*Problem requirements*. Reproduce the records verbatim from their first line to the line with "shadows and highlights: shadows", including that line.

*Data supplied*.
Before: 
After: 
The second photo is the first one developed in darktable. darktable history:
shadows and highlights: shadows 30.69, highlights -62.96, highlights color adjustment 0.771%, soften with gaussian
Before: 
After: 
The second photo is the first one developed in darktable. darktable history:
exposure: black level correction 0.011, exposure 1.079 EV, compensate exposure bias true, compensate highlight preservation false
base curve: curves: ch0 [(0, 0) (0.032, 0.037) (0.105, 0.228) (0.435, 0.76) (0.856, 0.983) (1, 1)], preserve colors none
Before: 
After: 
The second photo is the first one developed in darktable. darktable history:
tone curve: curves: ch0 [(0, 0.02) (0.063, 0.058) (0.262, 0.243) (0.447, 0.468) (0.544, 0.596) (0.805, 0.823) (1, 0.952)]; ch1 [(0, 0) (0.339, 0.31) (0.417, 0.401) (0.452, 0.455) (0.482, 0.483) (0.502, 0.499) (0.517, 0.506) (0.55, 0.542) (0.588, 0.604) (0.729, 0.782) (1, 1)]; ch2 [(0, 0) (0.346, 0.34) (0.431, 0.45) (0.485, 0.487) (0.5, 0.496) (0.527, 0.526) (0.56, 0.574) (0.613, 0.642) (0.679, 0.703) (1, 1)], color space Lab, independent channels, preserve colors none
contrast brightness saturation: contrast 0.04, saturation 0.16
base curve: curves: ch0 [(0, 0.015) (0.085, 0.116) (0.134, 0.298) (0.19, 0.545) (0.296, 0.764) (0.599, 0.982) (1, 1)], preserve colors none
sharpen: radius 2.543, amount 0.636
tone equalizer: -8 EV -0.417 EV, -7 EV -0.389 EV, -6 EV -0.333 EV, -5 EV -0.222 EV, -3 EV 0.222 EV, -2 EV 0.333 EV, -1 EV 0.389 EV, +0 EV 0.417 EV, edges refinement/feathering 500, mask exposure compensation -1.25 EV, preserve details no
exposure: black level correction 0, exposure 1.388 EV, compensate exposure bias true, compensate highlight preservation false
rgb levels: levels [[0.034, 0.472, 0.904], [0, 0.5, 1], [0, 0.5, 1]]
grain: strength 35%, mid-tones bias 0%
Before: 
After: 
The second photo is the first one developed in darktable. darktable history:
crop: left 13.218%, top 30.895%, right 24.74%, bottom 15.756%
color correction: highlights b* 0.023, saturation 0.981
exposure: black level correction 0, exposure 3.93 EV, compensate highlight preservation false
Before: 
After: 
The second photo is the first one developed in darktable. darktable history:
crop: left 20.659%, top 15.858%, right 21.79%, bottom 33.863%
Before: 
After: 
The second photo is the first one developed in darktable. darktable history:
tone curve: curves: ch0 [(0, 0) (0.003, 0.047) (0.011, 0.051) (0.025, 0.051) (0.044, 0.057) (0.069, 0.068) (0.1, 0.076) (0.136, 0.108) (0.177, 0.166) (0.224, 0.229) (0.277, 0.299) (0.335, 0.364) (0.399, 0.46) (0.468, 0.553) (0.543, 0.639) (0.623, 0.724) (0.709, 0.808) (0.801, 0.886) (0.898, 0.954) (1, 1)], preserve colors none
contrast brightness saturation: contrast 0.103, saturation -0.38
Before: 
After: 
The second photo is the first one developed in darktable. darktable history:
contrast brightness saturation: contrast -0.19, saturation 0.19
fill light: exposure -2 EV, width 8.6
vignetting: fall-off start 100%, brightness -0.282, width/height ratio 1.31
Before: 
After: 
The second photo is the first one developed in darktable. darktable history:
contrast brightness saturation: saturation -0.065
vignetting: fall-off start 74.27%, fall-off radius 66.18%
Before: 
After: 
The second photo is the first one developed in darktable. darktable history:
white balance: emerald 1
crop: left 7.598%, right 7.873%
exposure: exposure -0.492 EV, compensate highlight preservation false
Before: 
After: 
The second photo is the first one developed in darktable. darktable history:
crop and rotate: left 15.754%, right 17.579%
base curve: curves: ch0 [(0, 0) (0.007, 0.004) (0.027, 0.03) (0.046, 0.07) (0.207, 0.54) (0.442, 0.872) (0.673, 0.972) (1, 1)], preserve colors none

*Solution to the problem*.
Before: 
After: 
The second photo is the first one developed in darktable. darktable history:
shadows and highlights: shadows 30.69, highlights -62.96, highlights color adjustment 0.771%, soften with gaussian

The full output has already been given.